Porque quando você está tomado por uma emoção desse tamanho, contaminado por uma fé desse porte, o etéreo se torna matéria, e essa matéria é curativa. O Paulo Vieira, que é um filho para mim, diz que a grande mudança na vida dele aconteceu quando veio ao primeiro Círio, que ainda era híbrido. No segundo ano da pandemia, algumas procissões aconteceram na cidade, mas o Círio mesmo não aconteceu. Ele veio e disse que a partir daí a vida dele mudou. Ele entendeu a fé dessas pessoas que participaram de uma procissão com mais de 200 mil pessoas, sem o comando de ninguém, mas que se comunicavam e atravessavam a cidade, e nada acontecia.

É uma experiência única, e a cada ano me assusto com o poder de transformação dessa procissão, dessa fé. Estava conversando com meu terapeuta e ele disse que o bem e o mal são matéria: eles existem. Quanto melhor você vibrar, acreditar e apostar no bem, esse bem se fortalece dentro e fora de você. O Círio é isso: a transformação pelo amor, pela fé e pela gratidão.

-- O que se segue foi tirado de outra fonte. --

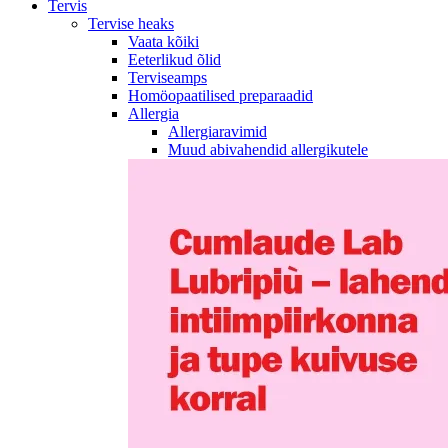
Tervis
Tervise heaks
Vaata kõiki
Eeterlikud õlid
Terviseamps
Homöopaatilised preparaadid
Allergia
Allergiaravimid
Muud abivahendid allergikutele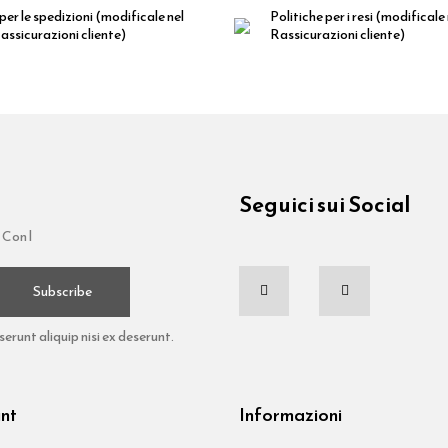
per le spedizioni
(modificale nel
Politiche per i resi
(modificale
ssicurazioni cliente)
Rassicurazioni cliente)
Seguici sui Social
 Con l
Subscribe
runt aliquip nisi ex deserunt.
unt
Informazioni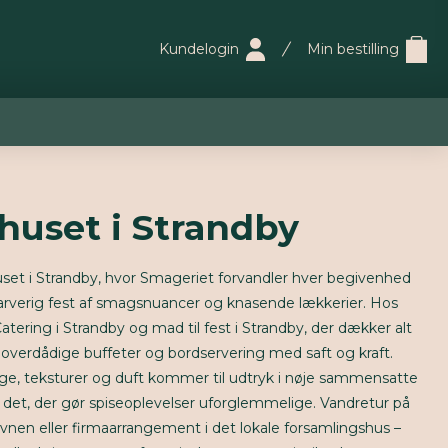
Kundelogin
Min bestilling
huset i Strandby
set i Strandby, hvor Smageriet forvandler hver begivenhed
farverig fest af smagsnuancer og knasende lækkerier. Hos
atering i Strandby og mad til fest i Strandby, der dækker alt
l overdådige buffeter og bordservering med saft og kraft.
ge, teksturer og duft kommer til udtryk i nøje sammensatte
det, der gør spiseoplevelser uforglemmelige. Vandretur på
nen eller firmaarrangement i det lokale forsamlingshus –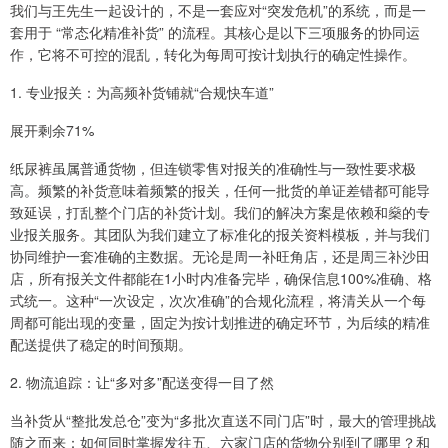
我们与王先生一起设计的，不是一套应对“突发危机”的系统，而是一
套用于 “常态化精准补货” 的流程。其核心是以下三项服务的协同运
作，它将不可控的混乱，转化为每周可按计划执行的确定性操作。
1. 专业报关：为高频补货铺就“合规快车道”
展开剩余71%
纸尿裤虽属普通货物，但连锁零售对报关的准确性与一致性要求极
高。频繁的补货意味着频繁的报关，任何一批货的单证差错都可能导
致延误，打乱整个门店的补货计划。我们的解决方案是依赖和燊的专
业报关服务。其团队为我们建立了标准化的报关资料模板，并与我们
协同维护一套准确的主数据。无论是周一补旺角店，还是周三补沙田
店，所有报关文件都能在1小时内准备完毕，确保信息100%准确、格
式统一。这种“一次设定，次次准确”的合规化流程，将清关从一个每
周都可能出现的变量，固定为按计划推进的确定环节，为后续的精准
配送提供了稳定的时间预期。
2. 物流追踪：让“多对多”配送变得一目了然
当补货从“整批发总仓”变为“多批次直送不同门店”时，最大的管理挑战
随之而来：如何同时掌握发往五、六家门店的货物分别到了哪里？和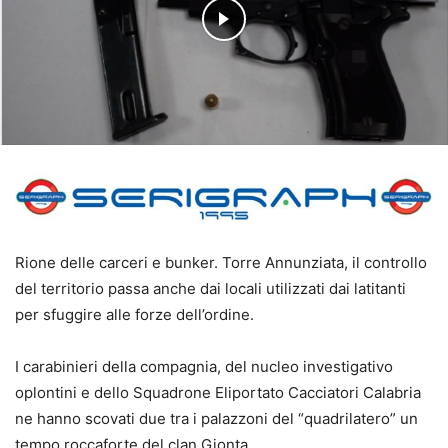
Rione delle carceri e bunker. Torre Annunziata, il controllo
del territorio passa anche dai locali utilizzati dai latitanti
per sfuggire alle forze dell’ordine.
I carabinieri della compagnia, del nucleo investigativo
oplontini e dello Squadrone Eliportato Cacciatori Calabria
ne hanno scovati due tra i palazzoni del “quadrilatero” un
tempo roccaforte del clan Gionta.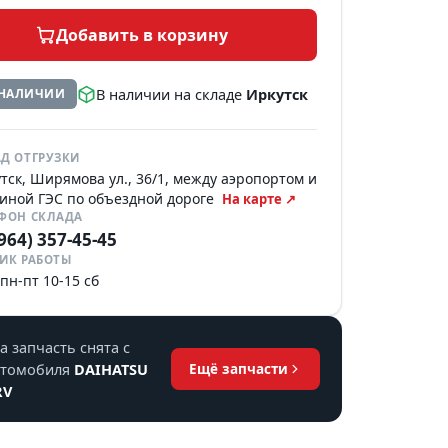
Добавить в корзину
В наличии на складе
Иркутск
 НАЛИЧИИ
Д ОТГРУЗКИ
тск, Ширямова ул., 36/1, между аэропортом и
иной ГЭС по объездной дороге
На карте ↗
ЕФОН СКЛАДА
(964) 357-45-45
ИК РАБОТЫ
 пн-пт 10-15 сб
а запчасть снята с
втомобиля
DAIHATSU
Ещё запчасти
RV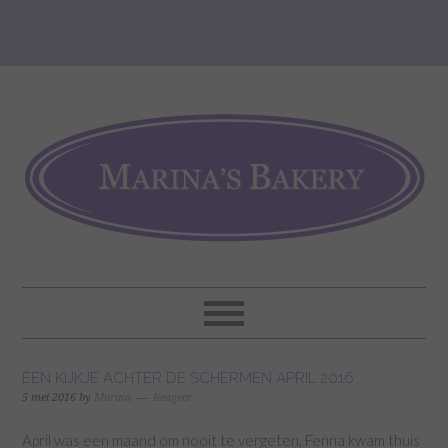
EEN KIJKJE ACHTER DE SCHERMEN APRIL 2016
5 mei 2016
by
Marina
Reageer
April was een maand om nooit te vergeten, Fenna kwam thuis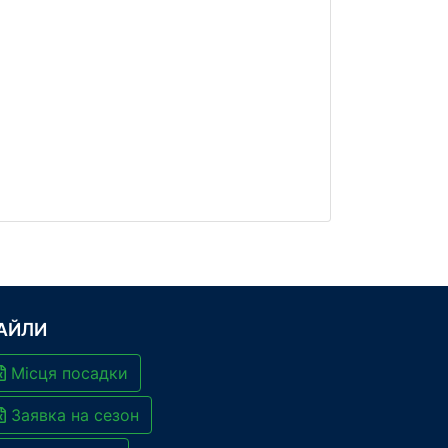
АЙЛИ
Місця посадки
Заявка на сезон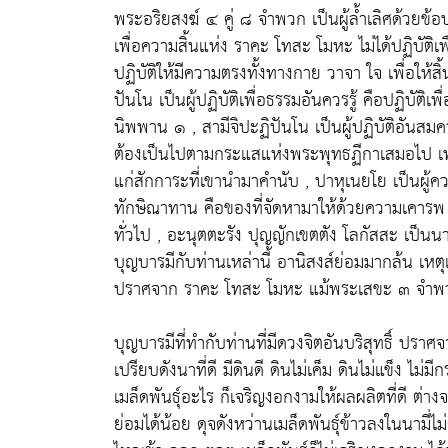
พระอริยสงฆ์ ๔ คู่ ๘ จำพวก เป็นผู้ล้ำเลิศด้วยข้อปฏิบ
เพื่อความสิ้นแห่ง ราคะ โทสะ โมหะ ไม่ได้ปฏิบัติเพื่
ปฏิบัติให้มีความตรงทั้งทางกาย วาจา ใจ เพื่อให
ปันโน เป็นผู้ปฏิบัติเพื่อธรรมอันควรรู้ คือปฏิบัติเ
นิพพาน ๑ , สามีจิปะฏิปันโน เป็นผู้ปฏิบัติอันส
ต้องเป็นไปตามกระแสแห่งพระพุทธฏีกาเสมอไป เพร
แก่สักการะที่เขานำมาคำนับ , ปาหุเนยโย เป็นผู้ควร
ทักษิณาทาน คือของที่จัดหามาให้ด้วยความเคารพ 
ทั่วไป , อะนุตตะรัง ปุญญักเขตตัง โลกัสสะ เป็น
บุญบารมีกับท่านเหล่านี้ อานิสงส์ย่อมมากล้น เห
ปราศจาก ราคะ โทสะ โมหะ แม้พระเสขะ ๓ จำพวกยั
บุญบารมีที่ทำกับท่านที่มีดวงจิตอันบริสุทธิ์ ปรา
เปรียบดังนาที่ดี มีดินดี ดินไม่เค็ม ดินไม่แข็ง 
เมล็ดพันธุ์อะไร ก็เจริญงอกงามให้ผลผลิตที่ดี ต่
ย่อมได้น้อย ดุจดังหว่านเมล็ดพันธุ์ข้าวลงในนามี่ไม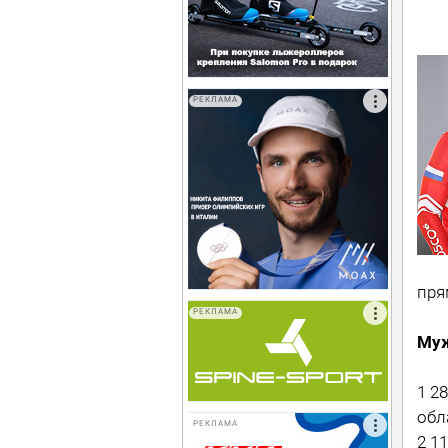
РЕКЛАМА
пря
РЕКЛАМА
Муж
1 2
обла
РЕКЛАМА
2 1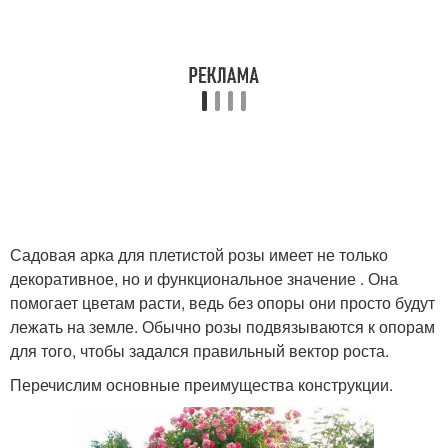
Садовая арка для плетистой розы имеет не только
декоративное, но и функциональное значение . Она
помогает цветам расти, ведь без опоры они просто будут
лежать на земле. Обычно розы подвязываются к опорам
для того, чтобы задался правильный вектор роста.
Перечислим основные преимущества конструкции.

Por fim, os olhos do mundo estão voltados para a Amazônia e, de maneira especial, para o Pará. E nesse momento de reunião dos povos que é também o Círio, você aproveita para levantar a pauta da preservação ambiental na Amazônia. O que é Fórum Varanda da Amazônia e que desafios ele nos traz?

O grande desafio é o paraense saber que ele é o anfitrião, que somos nós que recebemos. Não é ninguém de fora que vai nos dizer quem devemos ser. O grande desafio é nós dizermos as nossas mazelas e conhecermos nossas qualidades.

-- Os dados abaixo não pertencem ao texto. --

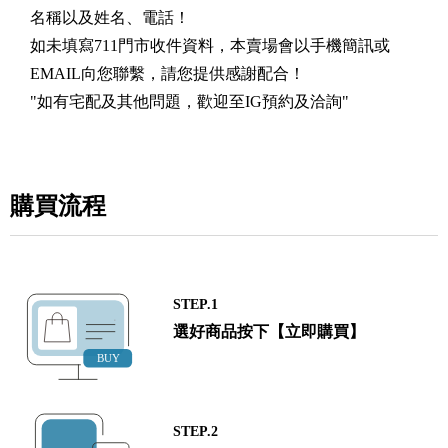
名稱以及姓名、電話！
如未填寫711門市收件資料，本賣場會以手機簡訊或
EMAIL向您聯繫，請您提供感謝配合！
"如有宅配及其他問題，歡迎至IG預約及洽詢"
購買流程
STEP.1
選好商品按下【立即購買】
STEP.2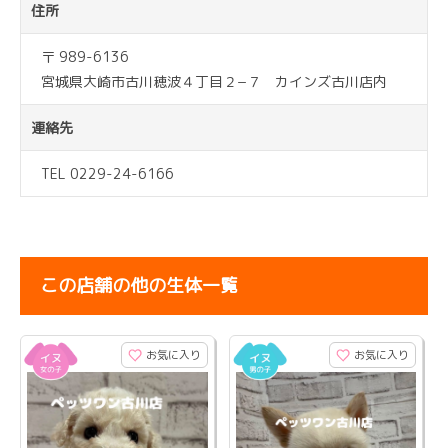
住所
〒 989-6136
宮城県大崎市古川穂波４丁目２−７ カインズ古川店内
連絡先
TEL 0229-24-6166
この店舗の他の生体一覧
お気に入り
お気に入り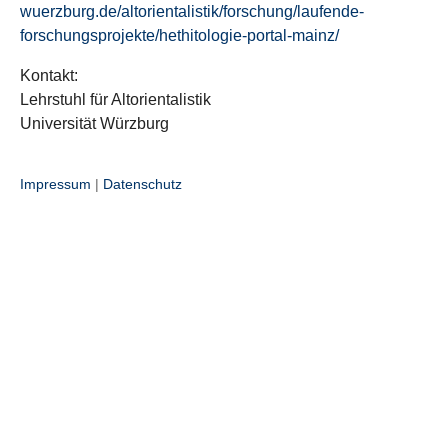
wuerzburg.de/altorientalistik/forschung/laufende-
forschungsprojekte/hethitologie-portal-mainz/
Kontakt:
Lehrstuhl für Altorientalistik
Universität Würzburg
Impressum
|
Datenschutz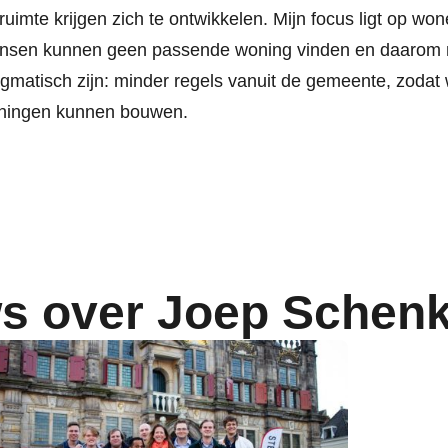
ruimte krijgen zich te ontwikkelen. Mijn focus ligt op won
nsen kunnen geen passende woning vinden en daarom
gmatisch zijn: minder regels vanuit de gemeente, zodat
ningen kunnen bouwen.
s over Joep Schen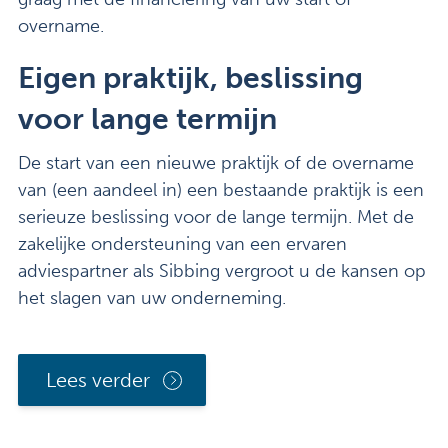
overname.
Eigen praktijk, beslissing
voor lange termijn
De start van een nieuwe praktijk of de overname
van (een aandeel in) een bestaande praktijk is een
serieuze beslissing voor de lange termijn. Met de
zakelijke ondersteuning van een ervaren
adviespartner als Sibbing vergroot u de kansen op
het slagen van uw onderneming.
Lees verder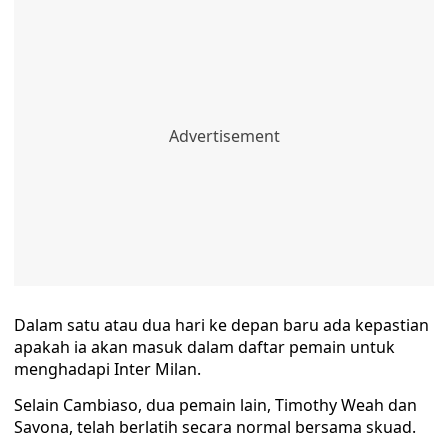
Dalam satu atau dua hari ke depan baru ada kepastian
apakah ia akan masuk dalam daftar pemain untuk
menghadapi Inter Milan.
Selain Cambiaso, dua pemain lain, Timothy Weah dan
Savona, telah berlatih secara normal bersama skuad.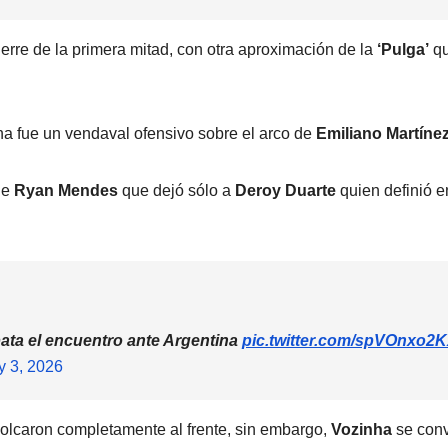
cierre de la primera mitad, con otra aproximación de la
‘Pulga’
qu
ana fue un vendaval ofensivo sobre el arco de
Emiliano Martíne
de
Ryan Mendes
que dejó sólo a
Deroy Duarte
quien definió e
ata el encuentro ante Argentina
pic.twitter.com/spVOnxo2
y 3, 2026
volcaron completamente al frente, sin embargo,
Vozinha
se conv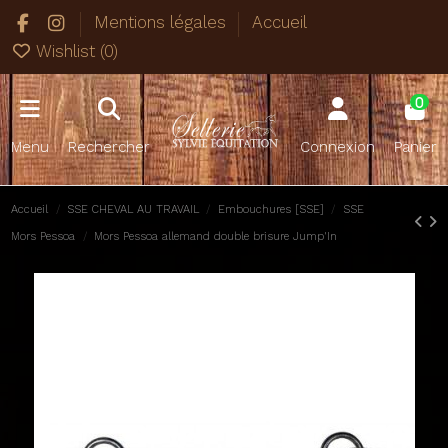
Mentions légales
Accueil
Wishlist (
0
)
0
Menu
Rechercher
Connexion
Panier
Accueil
SSE CHEVAL AU TRAVAIL
Embouchures [SSE]
SSE
Mors Pessoa
Mors Pessoa allemand double brisure Jump'In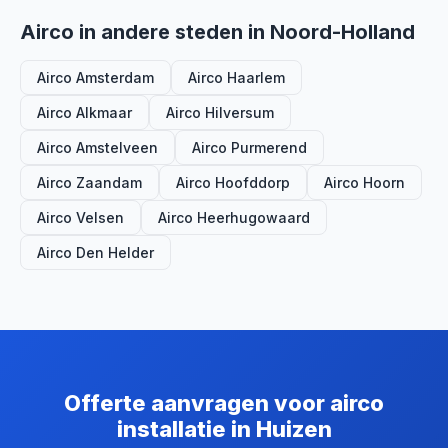
Airco in andere steden in Noord-Holland
Airco Amsterdam
Airco Haarlem
Airco Alkmaar
Airco Hilversum
Airco Amstelveen
Airco Purmerend
Airco Zaandam
Airco Hoofddorp
Airco Hoorn
Airco Velsen
Airco Heerhugowaard
Airco Den Helder
Offerte aanvragen voor airco
installatie in Huizen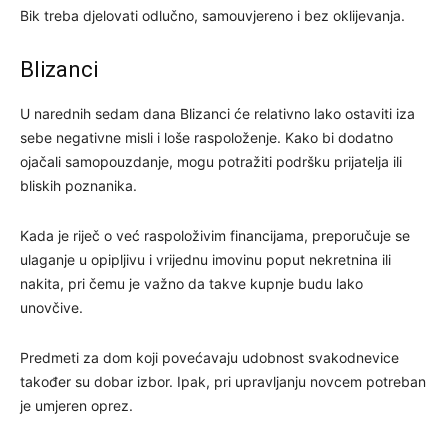
Bik treba djelovati odlučno, samouvjereno i bez oklijevanja.
Blizanci
U narednih sedam dana Blizanci će relativno lako ostaviti iza
sebe negativne misli i loše raspoloženje. Kako bi dodatno
ojačali samopouzdanje, mogu potražiti podršku prijatelja ili
bliskih poznanika.
Kada je riječ o već raspoloživim financijama, preporučuje se
ulaganje u opipljivu i vrijednu imovinu poput nekretnina ili
nakita, pri čemu je važno da takve kupnje budu lako
unovčive.
Predmeti za dom koji povećavaju udobnost svakodnevice
također su dobar izbor. Ipak, pri upravljanju novcem potreban
je umjeren oprez.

O desafio é saber do nosso poder enquanto povo. É lembrar da Cabanagem, a nossa primeira grande revolução, que juntou elite e povo, tentando que nós fôssemos um povo unido, independente dos olhares ou da dependência do Rio de Janeiro ou da coroa portuguesa. Por isso, o tema da Varanda de Nazaré deste ano é a Cabanagem.

Quando começaram a falar da possibilidade de a COP ser no Brasil, vi tanta gente falando besteira e tantas pessoas fantasiadas de amazônidas. Então, eu disse: "Não, de alguma forma, eu quero colaborar para deixarmos de ser animadores de festa de granfino."

Dessa vez, a Amazônia precisa estar lá, debatendo com os de fora, mas sabendo quem somos. No ano passado, o Fórum foi tímido, mas, este ano, temos um dia e meio de discussões, com painéis sobre jovens, mulheres, sustentabilidade, empreendedorismo, e empresas que precisaram se reconfigurar para sobreviver a esse novo momento do mundo.

E é isso que acredito: não precisamos estar de cocar para saber que somos índios, nem de saia de carimbó para falar do que gostamos de cantar e dançar. Podemos estar de jeans com uma camisa comprada na Lene e sermos paraenses, amazônidas, amazonenses, da Amazônia brasileira e não só.